Market watcher IDC has urged Microsoft to lower the price of its Surface RT device, if it is serious about taking the tablet market by storm.

The software giant introduced the Surface RT in October 2012, and IDC claims Microsoft has shipped 900,000 of the devices worldwide since then.

The Surface RT was initially sold through Microsoft retail stores and online outlets, which has previously been blamed by industry watchers for "modest sales" of the device.

To put those figures into context, Apple sold three million first generation iPads in the US during its first 80 days on sale in 2010.

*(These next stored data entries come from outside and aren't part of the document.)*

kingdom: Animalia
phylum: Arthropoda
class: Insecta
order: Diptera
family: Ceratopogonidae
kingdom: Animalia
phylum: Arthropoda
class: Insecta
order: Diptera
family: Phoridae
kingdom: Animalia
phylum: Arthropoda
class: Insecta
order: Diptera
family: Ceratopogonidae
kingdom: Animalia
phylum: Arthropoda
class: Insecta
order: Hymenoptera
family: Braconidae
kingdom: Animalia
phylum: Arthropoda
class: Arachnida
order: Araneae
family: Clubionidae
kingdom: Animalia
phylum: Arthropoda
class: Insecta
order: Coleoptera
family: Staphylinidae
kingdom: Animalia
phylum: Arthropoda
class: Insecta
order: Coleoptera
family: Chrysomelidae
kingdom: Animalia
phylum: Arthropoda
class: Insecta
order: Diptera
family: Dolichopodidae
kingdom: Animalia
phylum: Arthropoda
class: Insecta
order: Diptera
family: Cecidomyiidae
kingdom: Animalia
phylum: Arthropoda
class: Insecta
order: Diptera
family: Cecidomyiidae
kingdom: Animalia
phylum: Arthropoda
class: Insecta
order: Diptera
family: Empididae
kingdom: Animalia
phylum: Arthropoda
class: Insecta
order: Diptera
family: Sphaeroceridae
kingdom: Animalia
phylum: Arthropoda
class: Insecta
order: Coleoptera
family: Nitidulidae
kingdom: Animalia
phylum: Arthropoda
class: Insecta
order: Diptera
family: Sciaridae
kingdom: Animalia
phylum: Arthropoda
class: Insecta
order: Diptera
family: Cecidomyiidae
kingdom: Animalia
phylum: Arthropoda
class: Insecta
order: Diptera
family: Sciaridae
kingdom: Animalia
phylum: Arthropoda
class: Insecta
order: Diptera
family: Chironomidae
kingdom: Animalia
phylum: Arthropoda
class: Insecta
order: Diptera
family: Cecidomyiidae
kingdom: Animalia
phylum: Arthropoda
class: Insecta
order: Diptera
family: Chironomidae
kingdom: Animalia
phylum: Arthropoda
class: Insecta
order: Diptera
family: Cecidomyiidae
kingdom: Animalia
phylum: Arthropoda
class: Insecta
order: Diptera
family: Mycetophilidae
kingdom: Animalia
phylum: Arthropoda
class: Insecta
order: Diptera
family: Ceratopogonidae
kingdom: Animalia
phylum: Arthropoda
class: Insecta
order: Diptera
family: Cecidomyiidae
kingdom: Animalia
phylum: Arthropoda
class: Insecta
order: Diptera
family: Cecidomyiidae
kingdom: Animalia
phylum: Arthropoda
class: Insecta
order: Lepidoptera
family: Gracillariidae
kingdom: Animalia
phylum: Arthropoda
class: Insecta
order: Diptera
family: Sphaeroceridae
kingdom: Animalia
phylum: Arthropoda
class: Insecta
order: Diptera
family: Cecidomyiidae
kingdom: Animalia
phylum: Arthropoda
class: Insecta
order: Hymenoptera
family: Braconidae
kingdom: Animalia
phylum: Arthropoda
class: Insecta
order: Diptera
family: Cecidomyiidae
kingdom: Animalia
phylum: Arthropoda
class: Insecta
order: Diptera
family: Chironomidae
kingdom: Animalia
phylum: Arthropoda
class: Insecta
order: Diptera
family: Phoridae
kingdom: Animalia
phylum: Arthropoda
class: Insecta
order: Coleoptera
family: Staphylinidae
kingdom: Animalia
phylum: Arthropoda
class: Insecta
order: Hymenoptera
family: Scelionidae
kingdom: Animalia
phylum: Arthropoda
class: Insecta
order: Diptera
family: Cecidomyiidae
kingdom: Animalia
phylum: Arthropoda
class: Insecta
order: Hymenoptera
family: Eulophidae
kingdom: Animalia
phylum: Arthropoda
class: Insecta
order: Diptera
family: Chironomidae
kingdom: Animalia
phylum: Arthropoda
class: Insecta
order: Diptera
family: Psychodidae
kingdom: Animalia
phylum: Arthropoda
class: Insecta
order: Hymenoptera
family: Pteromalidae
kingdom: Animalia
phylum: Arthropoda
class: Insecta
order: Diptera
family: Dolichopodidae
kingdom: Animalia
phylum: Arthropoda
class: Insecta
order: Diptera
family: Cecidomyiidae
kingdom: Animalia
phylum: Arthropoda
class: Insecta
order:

Ryan Reith, programme manager of mobile device trackers at IDC, said Windows 8 and RT tablets failed to gain much ground during the fourth quarter of 2012.

"The reaction to the company's Surface with Windows RT tablet was muted at best...[and] we believe that Microsoft and its partners need to quickly adjust to the market realities of smaller screens and lower prices," said Reith.

"In the long run, consumers may grow to believe that high-end computing tablets with desktop operating systems are worth a higher premium than other tablets, but until then ASPs (average selling prices) on Windows 8 and Windows RT devices need to come down to drive higher volumes," he added.

Meanwhile, the analyst's Worldwide Quarterly Tablet Tracker revealed that while Microsoft may not be taking over the tablet market just yet - companies like Samsung and are doing some serious damage to Apple's market share.

The IDC figures showed that Apple's market shared dropped for the second quarter in a row during Q4, dropping to 43.6 per cent in 2012 from 46.4 per cent in Q4 2011.

Tom Mainelli, research director for Tablets at IDC, said the overall tablet market is growing as predicted.

"We expected a very strong fourth quarter, and the market didn't disappoint," Mainelli continued.

"New product launches from the category's top vendors, as well as new entrant Microsoft, led to a surge in consumer interest and very robust shipments totals during the holiday season."